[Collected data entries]
════════════════
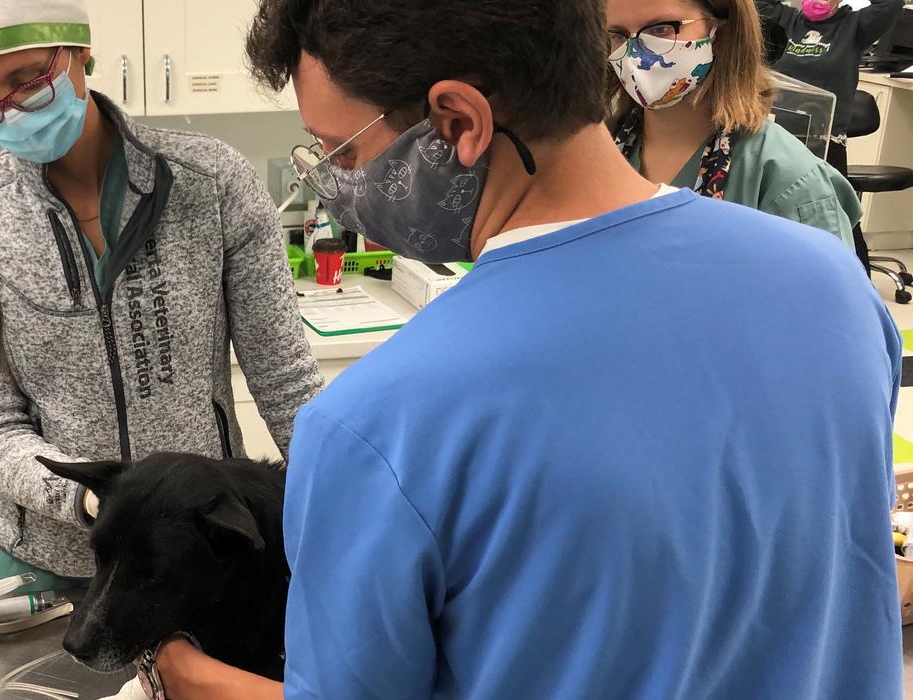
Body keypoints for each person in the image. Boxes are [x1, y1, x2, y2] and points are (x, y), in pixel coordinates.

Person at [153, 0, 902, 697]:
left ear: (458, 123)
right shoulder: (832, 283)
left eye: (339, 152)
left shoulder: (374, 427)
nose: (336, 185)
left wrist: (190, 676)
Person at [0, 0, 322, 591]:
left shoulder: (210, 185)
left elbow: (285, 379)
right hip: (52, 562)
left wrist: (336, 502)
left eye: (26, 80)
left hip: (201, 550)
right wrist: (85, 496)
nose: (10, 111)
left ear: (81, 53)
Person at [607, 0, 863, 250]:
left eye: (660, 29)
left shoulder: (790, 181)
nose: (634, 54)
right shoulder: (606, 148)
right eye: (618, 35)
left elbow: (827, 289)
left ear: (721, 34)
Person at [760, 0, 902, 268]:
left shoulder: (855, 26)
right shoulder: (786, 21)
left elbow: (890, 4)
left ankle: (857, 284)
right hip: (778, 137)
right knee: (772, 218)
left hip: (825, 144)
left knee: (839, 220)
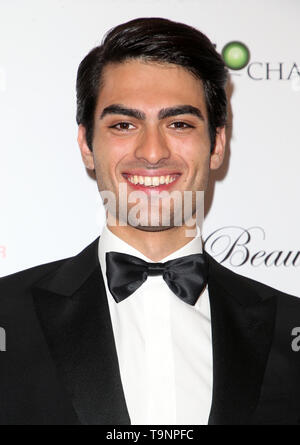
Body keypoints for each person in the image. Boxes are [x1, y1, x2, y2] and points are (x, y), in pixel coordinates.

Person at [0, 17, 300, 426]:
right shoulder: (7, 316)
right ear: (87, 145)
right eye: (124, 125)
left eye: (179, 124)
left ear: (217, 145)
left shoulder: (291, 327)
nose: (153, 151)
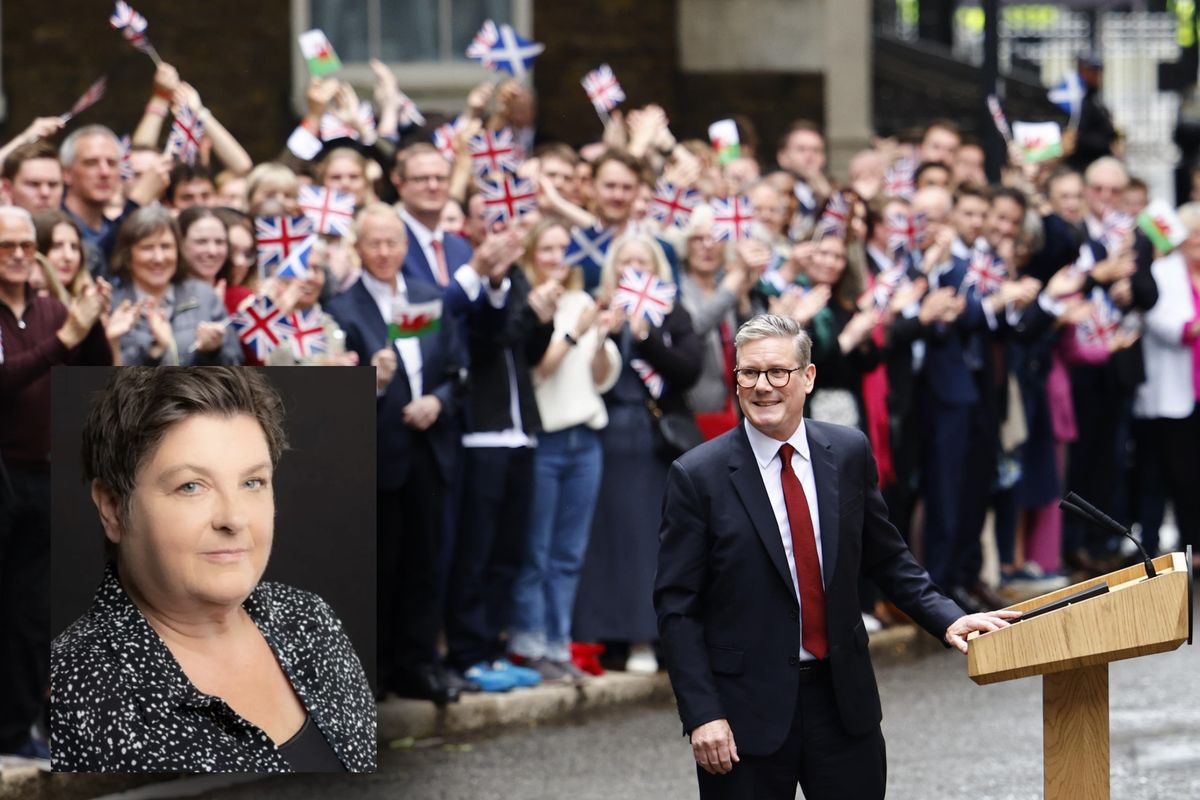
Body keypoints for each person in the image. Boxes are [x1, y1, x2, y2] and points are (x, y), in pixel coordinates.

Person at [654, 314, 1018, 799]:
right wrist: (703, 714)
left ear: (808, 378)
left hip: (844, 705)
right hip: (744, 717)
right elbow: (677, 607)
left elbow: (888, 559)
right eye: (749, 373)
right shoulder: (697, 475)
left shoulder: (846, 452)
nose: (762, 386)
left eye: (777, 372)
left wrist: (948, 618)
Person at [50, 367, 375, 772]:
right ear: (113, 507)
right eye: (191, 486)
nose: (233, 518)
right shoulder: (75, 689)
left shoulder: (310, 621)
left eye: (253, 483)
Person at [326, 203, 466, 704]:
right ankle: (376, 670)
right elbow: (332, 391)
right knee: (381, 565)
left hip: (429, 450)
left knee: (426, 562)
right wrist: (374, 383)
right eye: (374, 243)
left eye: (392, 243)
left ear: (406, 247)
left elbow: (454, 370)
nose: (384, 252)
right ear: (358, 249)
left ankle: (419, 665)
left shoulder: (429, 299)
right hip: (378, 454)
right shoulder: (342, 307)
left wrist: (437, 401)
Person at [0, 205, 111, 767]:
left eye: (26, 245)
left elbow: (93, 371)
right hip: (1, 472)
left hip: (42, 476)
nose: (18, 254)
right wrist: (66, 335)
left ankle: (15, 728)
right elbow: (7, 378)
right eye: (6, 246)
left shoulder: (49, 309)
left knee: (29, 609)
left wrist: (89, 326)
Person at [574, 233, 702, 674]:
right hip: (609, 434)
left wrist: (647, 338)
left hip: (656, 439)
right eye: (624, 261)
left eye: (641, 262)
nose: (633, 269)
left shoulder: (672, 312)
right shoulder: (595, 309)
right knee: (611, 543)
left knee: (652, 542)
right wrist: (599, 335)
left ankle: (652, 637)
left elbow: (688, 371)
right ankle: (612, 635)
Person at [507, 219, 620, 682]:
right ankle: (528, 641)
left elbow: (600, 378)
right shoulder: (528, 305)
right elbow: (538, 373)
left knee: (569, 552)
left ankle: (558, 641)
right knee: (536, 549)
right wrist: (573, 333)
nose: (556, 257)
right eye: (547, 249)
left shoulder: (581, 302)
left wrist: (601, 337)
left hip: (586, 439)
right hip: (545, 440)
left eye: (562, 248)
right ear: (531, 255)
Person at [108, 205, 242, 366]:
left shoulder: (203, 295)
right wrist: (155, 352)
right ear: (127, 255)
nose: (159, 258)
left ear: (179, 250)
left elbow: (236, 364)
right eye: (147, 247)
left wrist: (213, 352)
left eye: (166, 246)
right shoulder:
════════════════
- EXERCISE OBJECTIVE -
Taking the entries above, print exactly the lines starting at the line with "left eye: (777, 372)" and ending at the line with "left knee: (29, 609)", both included.

- RESPONSE TO THE EXERCISE -
left eye: (777, 372)
left wrist: (948, 618)
Person at [50, 367, 375, 772]:
right ear: (113, 507)
right eye: (191, 486)
nose: (233, 518)
right shoulder: (75, 689)
left shoulder: (310, 621)
left eye: (253, 483)
Person at [326, 203, 466, 704]:
right ankle: (376, 670)
right elbow: (332, 391)
right knee: (381, 565)
left hip: (429, 450)
left knee: (426, 562)
right wrist: (374, 383)
right eye: (374, 243)
left eye: (392, 243)
left ear: (406, 247)
left elbow: (454, 370)
nose: (384, 252)
right ear: (358, 249)
left ankle: (419, 665)
left shoulder: (429, 299)
right hip: (378, 454)
right shoulder: (342, 307)
left wrist: (437, 401)
Person at [0, 205, 111, 767]:
left eye: (26, 245)
left elbow: (93, 371)
right hip: (1, 472)
left hip: (42, 476)
nose: (18, 254)
right wrist: (66, 335)
left ankle: (15, 728)
right elbow: (7, 378)
right eye: (6, 246)
left shoulder: (49, 309)
left knee: (29, 609)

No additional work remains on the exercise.